Louis Armstrong- The Time of Chicago

One man, Daniel Louis Armstrong, gave many people from 1901 to 1971 the gift of music. His life was full of what he loved, and he had opportunities in music that nobody would think of doing at the time. Louis Armstrong had a style all his own. People from all backgrounds and colors loved him. It did not matter where a person came from or what language they spoke, people would come just to hear him play and sing. Armstrong knew how to please a crowd with what he had, and he always performed the best he could. He was given opportunities that took him far in his career as a trumpet player.

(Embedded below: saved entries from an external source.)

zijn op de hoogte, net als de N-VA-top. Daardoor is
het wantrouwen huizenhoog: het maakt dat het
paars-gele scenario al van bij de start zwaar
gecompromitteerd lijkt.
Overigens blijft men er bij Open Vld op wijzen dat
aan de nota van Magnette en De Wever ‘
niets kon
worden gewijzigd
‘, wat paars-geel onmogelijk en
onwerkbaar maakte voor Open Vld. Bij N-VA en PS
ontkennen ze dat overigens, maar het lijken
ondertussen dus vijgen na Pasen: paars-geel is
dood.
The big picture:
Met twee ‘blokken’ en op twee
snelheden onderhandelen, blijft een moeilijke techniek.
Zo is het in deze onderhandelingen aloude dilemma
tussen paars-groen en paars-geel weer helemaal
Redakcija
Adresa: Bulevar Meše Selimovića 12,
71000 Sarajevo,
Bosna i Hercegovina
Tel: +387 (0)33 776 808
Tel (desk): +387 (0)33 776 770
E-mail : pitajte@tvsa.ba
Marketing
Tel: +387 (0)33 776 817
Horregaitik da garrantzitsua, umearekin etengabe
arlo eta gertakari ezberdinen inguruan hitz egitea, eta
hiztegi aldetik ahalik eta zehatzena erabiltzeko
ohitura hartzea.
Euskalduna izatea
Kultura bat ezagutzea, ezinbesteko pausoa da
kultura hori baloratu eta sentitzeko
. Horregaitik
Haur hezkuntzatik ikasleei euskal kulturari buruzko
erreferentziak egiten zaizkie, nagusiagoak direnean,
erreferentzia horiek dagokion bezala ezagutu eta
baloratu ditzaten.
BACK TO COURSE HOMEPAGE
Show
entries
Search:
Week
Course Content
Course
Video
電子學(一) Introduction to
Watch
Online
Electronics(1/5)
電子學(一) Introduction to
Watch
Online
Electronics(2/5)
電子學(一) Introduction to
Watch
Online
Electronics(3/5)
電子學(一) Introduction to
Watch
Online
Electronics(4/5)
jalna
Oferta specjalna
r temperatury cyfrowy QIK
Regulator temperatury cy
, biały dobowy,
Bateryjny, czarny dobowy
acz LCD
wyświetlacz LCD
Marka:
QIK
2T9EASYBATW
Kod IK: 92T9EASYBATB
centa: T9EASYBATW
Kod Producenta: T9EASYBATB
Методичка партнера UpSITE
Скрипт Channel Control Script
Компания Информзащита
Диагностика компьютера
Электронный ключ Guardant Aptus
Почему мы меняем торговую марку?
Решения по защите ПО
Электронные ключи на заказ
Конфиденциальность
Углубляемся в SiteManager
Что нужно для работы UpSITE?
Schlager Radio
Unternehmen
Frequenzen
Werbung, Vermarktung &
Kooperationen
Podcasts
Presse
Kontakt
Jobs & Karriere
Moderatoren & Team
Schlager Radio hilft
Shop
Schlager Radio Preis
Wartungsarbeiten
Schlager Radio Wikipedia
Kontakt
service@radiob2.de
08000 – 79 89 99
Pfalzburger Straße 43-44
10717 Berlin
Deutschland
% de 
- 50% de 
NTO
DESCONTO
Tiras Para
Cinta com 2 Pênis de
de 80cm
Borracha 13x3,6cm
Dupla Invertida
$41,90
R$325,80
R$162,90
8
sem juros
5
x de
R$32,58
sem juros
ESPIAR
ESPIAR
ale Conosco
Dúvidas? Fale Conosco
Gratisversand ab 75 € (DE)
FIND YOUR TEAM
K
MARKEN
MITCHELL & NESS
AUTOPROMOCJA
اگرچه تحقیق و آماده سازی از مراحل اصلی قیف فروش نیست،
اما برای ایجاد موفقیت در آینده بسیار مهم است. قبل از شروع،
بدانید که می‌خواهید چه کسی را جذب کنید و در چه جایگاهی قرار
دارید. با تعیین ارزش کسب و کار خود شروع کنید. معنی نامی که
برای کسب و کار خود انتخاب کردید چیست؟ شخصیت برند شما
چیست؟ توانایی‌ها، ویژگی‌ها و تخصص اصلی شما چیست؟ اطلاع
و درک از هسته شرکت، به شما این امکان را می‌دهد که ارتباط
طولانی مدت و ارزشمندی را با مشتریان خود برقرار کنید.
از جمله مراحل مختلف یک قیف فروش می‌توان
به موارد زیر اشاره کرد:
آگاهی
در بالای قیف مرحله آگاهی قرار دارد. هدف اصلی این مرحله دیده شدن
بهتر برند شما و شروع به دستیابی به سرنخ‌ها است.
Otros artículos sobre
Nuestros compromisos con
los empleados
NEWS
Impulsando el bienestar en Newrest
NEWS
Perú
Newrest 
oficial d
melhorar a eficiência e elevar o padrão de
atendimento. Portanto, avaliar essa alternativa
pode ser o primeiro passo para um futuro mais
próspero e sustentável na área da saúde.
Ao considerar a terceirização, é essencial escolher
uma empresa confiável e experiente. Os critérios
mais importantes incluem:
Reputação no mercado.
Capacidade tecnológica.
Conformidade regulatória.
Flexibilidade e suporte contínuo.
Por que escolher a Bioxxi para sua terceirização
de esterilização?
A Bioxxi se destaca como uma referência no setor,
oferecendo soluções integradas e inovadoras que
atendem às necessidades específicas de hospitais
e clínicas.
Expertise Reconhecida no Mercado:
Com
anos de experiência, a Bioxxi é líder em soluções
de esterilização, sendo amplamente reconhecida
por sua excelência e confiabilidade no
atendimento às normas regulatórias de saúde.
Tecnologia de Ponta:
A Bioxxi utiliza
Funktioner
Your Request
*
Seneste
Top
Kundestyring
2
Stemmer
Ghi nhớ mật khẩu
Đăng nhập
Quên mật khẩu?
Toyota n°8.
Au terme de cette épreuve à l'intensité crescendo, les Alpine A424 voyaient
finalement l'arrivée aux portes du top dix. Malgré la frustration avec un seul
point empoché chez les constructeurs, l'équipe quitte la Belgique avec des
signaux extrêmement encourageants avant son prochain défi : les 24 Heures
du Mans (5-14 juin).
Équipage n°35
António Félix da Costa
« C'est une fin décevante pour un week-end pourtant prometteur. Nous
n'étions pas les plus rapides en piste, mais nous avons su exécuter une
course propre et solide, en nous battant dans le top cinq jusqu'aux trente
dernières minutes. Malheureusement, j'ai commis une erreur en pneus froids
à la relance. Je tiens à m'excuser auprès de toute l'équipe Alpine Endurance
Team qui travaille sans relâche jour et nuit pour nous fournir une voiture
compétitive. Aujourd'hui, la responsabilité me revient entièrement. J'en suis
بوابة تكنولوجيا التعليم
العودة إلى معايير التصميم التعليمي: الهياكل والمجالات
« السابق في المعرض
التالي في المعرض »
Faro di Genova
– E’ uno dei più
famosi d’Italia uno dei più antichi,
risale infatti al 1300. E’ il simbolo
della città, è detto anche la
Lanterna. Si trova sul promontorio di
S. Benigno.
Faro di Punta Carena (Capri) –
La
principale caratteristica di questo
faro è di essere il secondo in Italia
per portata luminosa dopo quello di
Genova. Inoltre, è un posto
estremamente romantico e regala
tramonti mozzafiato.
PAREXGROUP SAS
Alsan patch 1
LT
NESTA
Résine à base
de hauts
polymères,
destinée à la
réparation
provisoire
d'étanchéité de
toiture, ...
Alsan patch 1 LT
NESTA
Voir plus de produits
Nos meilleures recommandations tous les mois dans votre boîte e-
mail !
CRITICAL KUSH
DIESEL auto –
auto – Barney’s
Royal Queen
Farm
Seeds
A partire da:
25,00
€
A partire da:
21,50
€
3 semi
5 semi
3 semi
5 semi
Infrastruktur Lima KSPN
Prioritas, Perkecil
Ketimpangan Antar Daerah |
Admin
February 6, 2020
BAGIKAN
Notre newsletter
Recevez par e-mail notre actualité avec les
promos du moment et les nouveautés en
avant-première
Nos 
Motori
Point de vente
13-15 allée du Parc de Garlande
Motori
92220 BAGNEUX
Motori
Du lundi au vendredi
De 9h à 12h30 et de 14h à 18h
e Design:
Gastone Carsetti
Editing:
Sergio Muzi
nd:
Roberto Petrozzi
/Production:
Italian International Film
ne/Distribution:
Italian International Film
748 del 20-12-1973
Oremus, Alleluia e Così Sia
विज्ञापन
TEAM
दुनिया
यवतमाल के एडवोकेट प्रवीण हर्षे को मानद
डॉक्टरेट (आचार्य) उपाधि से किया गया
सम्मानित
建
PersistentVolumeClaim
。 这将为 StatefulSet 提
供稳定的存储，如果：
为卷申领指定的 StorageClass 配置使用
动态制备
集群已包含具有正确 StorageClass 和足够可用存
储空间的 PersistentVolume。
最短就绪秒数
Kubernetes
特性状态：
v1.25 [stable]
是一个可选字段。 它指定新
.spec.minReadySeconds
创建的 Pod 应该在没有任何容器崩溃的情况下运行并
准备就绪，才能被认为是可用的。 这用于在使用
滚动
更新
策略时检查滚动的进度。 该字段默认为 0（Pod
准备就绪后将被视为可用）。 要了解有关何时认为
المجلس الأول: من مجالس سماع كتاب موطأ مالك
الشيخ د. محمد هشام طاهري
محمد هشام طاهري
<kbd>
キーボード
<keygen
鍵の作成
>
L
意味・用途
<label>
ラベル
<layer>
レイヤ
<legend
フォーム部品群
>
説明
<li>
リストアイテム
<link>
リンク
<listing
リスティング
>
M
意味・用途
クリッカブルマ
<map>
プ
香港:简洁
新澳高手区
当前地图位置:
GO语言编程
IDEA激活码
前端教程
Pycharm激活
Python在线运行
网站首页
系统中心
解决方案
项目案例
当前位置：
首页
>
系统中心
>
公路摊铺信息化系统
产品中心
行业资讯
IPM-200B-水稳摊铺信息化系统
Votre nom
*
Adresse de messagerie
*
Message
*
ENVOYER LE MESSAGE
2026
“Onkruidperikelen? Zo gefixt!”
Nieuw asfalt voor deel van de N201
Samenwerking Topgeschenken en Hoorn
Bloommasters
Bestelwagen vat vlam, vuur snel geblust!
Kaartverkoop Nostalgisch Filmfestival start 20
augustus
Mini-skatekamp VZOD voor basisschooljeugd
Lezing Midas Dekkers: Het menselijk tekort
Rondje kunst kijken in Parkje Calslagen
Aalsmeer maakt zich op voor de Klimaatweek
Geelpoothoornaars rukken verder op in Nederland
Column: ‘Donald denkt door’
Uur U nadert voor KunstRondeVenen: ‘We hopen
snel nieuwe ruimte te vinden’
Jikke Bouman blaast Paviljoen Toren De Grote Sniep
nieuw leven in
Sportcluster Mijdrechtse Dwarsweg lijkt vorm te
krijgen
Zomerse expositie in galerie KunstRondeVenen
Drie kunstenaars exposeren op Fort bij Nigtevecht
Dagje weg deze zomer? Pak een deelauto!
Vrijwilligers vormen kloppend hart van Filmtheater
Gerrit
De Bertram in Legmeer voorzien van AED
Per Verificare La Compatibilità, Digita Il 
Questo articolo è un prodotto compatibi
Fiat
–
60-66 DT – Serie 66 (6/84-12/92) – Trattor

Louis Armstrong playing his trumpet while being presented with an award. Courtesy of Library of Congress Prints and Photographs Division.
Louis Armstrong playing his trumpet while being presented with an award | Courtesy of Library of Congress Prints and Photographs Division

He left from New Orleans to Chicago in the year 1922. He arrived at the Chicago train station at about eleven o’clock at night.1 While in Chicago, Louis Armstrong went through many social situations that occurred in his time there. He went through the time of Prohibition, which gave rise to the illicit social environment in which jazz—and his career—flourished.2 This brought on challenges for any jazz player in Chicago during the time because of what was going on in the world. Many of those that would hire jazz players were hoodlums or quasi-hoodlums.3

Louis Armstrong was just getting used to being in Chicago, where he could do anything with his music because he had those opportunities. It took him time to embrace the Windy City fully because for Louis, this was unknown territory for him. Louis had taken their music out of its infancy and given it a powerful breath of new life and independence.4 He flourished in his style of jazz and created something much further than anyone could have thought. He could take any song and make it his own. His whole life he had a love for music, but during this time in Chicago he really started to show what he could do. After some time away from Chicago, he would come back as a solo act at the Regal Theater.5 Even though he had left Chicago for a time, he would always come back to experience the great joy that had brought him there in the first place.

He would do great things by himself, even though he always kept in contact with people he had played with before. He took time to be with his friends and family, playing whether it would be by himself or with bands that were with friends that he had made along the way. He accomplished many things in his lifetime, becoming one of America’s legendary musicians. He was very passionate about his music and he loved to please a crowd. He had a great life filled with many people that praised and loved him, helping him on his journey of being an amazing player.

  1. Laurence Bergreen, Louis Armstrong: An Extravagant Life (New York: Broadway Books, 1997), 175.
  2.  Bergreen, Louis Armstrong: An Extravagant Life, 194.
  3. Bergreen, Louis Armstrong: An Extravagant Life, 195.
  4. Bergreen, Louis Armstrong: An Extravagant Life, 200.
  5. Terry Teachout, POPS: A Life of Louis Armstrong (Boston: Houghton Mifflin Harcourt, 2009), 132.